Three years after Travis Kelce was drafted into the National Football League, the tight end courted 50 contestants, one from each state, for a “Bachelor”-esque dating show on E! Entertainment that drew little notice.
His profile has risen substantially since “Catching Kelce” aired in 2016. He has won two Super Bowls with Kansas City — catching a touchdown in each — and earned eight Pro Bowl selections while dabbling as a media personality, hosting a “Saturday Night Live” episode and helming a popular football podcast.
But in terms of maximizing his celebrity, nothing compares to Kelce’s brush with the aura of Taylor Swift, a 12-time Grammy winner whose Eras Tour this year has shattered concert records and even registered seismic activity.
Kelce and Swift, both 33, have remained quiet about whether they are friends or a couple, or just two celebrities trying to leverage each other’s fame. But fans regularly dissect Swift’s dating life and failed relationships, which she has written about in her own songs.
After weeks of speculation about a connection between Kelce and Swift, who broke up with the actor Joe Alwyn this year, she attended Kelce’s game at Arrowhead Stadium in Kansas City, Mo., on Sunday, watching from a luxury suite with his mother as the Chiefs trounced the Chicago Bears. Fox cameras panned to Swift’s reaction nearly every time Kelce touched the ball. The singer’s devoted swarm of fans also tuned in, with several posting on social media that they were watching football for the first time.
Swift, wearing a red-and-white outfit that matched Kansas City’s colors, was then seen leaving the stadium with Kelce.
Despite Kelce’s relative fame in the sports world, becoming part of the frenzied conversation around Swift’s every move is another ballgame. Kelce now has 3.2 million followers on Instagram. Swift has 273 million.
“This puts him on a completely different plane from where he was as a celebrity,” said Daniel Durbin, a professor of communication at the University of Southern California. “This is celebrity on steroids, and it has a powerful impact.”
As professional athletes near retirement in their 30s and early 40s, many begin to plot their next career moves. Some become broadcasters, while others turn to Hollywood. LeBron James, the star basketball player, has started his own tequila brand and said he wants to own a team.
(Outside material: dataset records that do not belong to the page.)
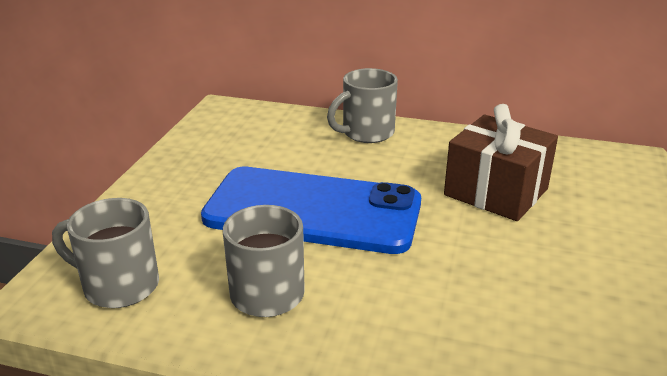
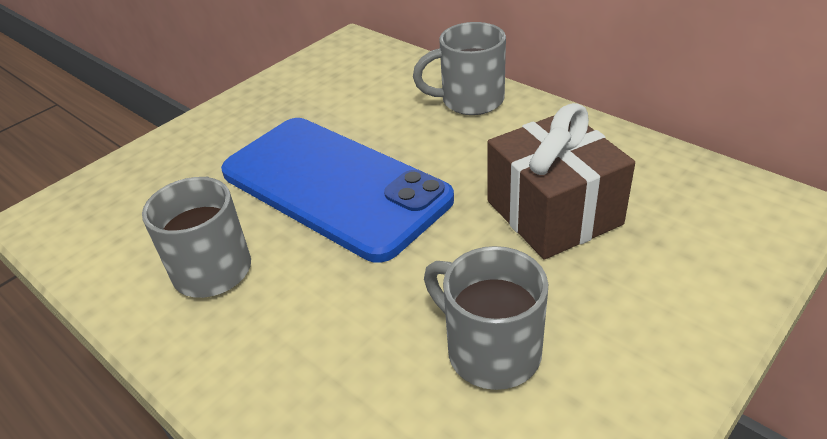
camera: 30 degrees right, 10 degrees up
(118, 285) = (106, 222): grey mug -> grey mug (490, 350)

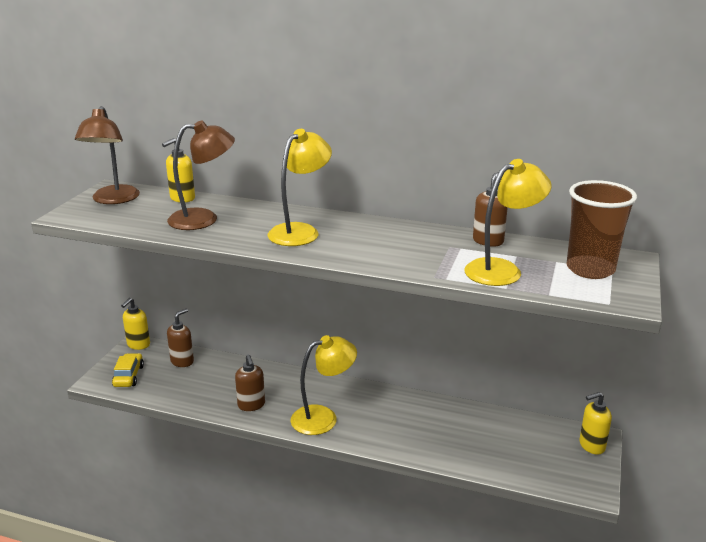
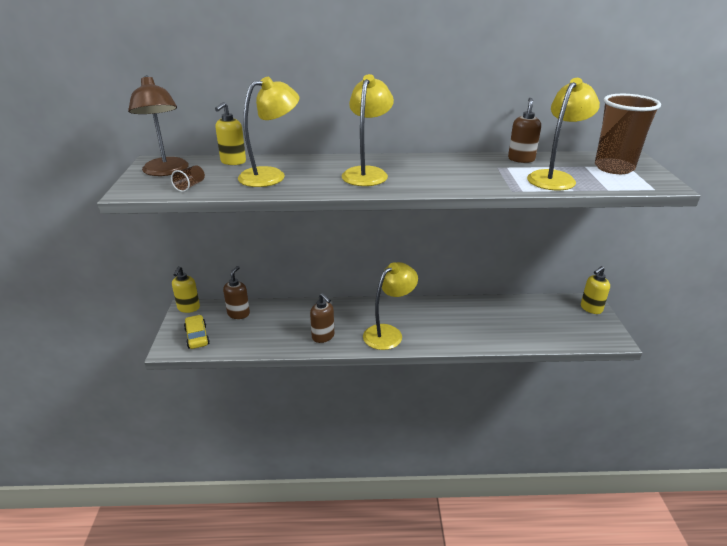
camera: 20 degrees left, 5 degrees up
(121, 218) = (190, 186): none -> brown cup
(204, 219) = (271, 175): brown lamp -> yellow lamp

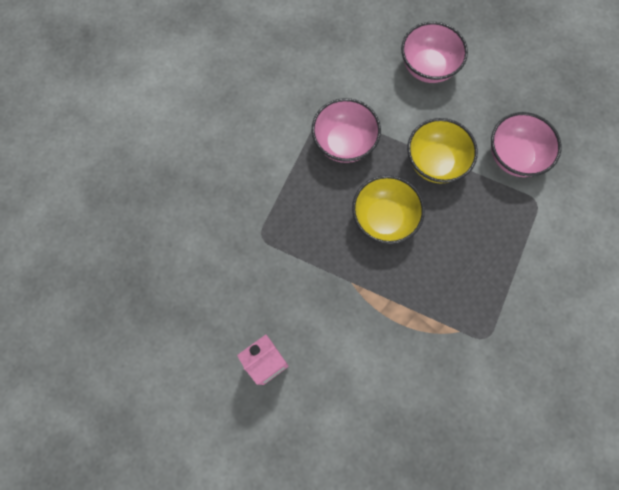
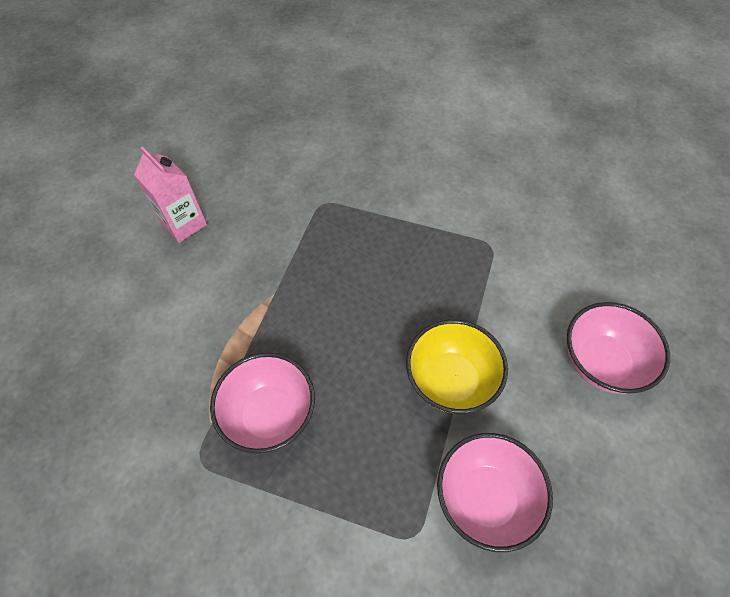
camera: 85 degrees right, 15 degrees down
(344, 143) = (455, 270): pink bowl -> pink bowl (270, 415)
(384, 219) = (359, 322): yellow bowl -> none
That Kelce and Swift were in the same stadium this weekend brought together two fandoms that don’t often overlap. A spokesman for Fanatics, the N.F.L.’s official retailer, said that sales of Kelce’s jersey had spiked by 400 percent as of Monday.
Coaches and players from across the N.F.L. also took notice.
Bill Belichick, the Patriots coach known for gruff answers to reporters’ questions, said on a radio show that “Travis Kelce’s had a lot of big catches in his career — this would be the biggest.” The star Cowboys defender Micah Parsons posted on X, formerly known as Twitter, that one woman “can change your life!!!”
Celebrity relationships in the N.F.L. are not new, but they are normally reserved for star quarterbacks who touch the ball every play. Russell Wilson married the singer Ciara in 2016; Tom Brady, who won seven Super Bowls, spent 16 years with the model Gisele Bündchen before they divorced last year.
It is rarer, but not impossible, for a tight end to drive the national conversation. But Kelce, propelled by his stylish outfits, trimmed beard and haircut and his charismatic personality, has emerged as one of the N.F.L.’s most marketable stars. Before Swift, his fame had crescendoed because of a candid podcast he hosts with his brother, Jason, the center for the Philadelphia Eagles. (Their relationship was a popular topic before last season’s Super Bowl, in which the Chiefs narrowly defeated the Eagles.)
On their weekly podcast, “New Heights,” the Kelces discuss their lives as professional athletes and speak with high-profile guests like Chiefs quarterback Patrick Mahomes and N.F.L. Commissioner Roger Goodell. It was also where the Kelce-Swift story line began.
In July, Travis Kelce said on his podcast that he had wanted to give Swift a friendship bracelet during her concert tour stop in Kansas City, but that she had declined to meet him in order to save her voice. Last week, amid rumors that the celebrities were dating, Kelce confirmed in an ESPN interview only that he had invited Swift to a game.
“I told her that, ‘I’ve seen you rock the stage in Arrowhead. You might have to come see me rock the stage in Arrowhead, and see which one’s a little more lit,’” Kelce said.
Whatever happens with Kelce and Swift, the attention could be benefiting them both.
Her concert movie, “Taylor Swift: The Eras Tour,” releases next month, and he is already pursuing a career outside sports. He told The Los Angeles Times this summer that he considered Peyton Manning, the Hall of Fame quarterback and founder of the content company Omaha Productions, a mentor, and he recently signed with the powerful media conglomerate Creative Arts Agency.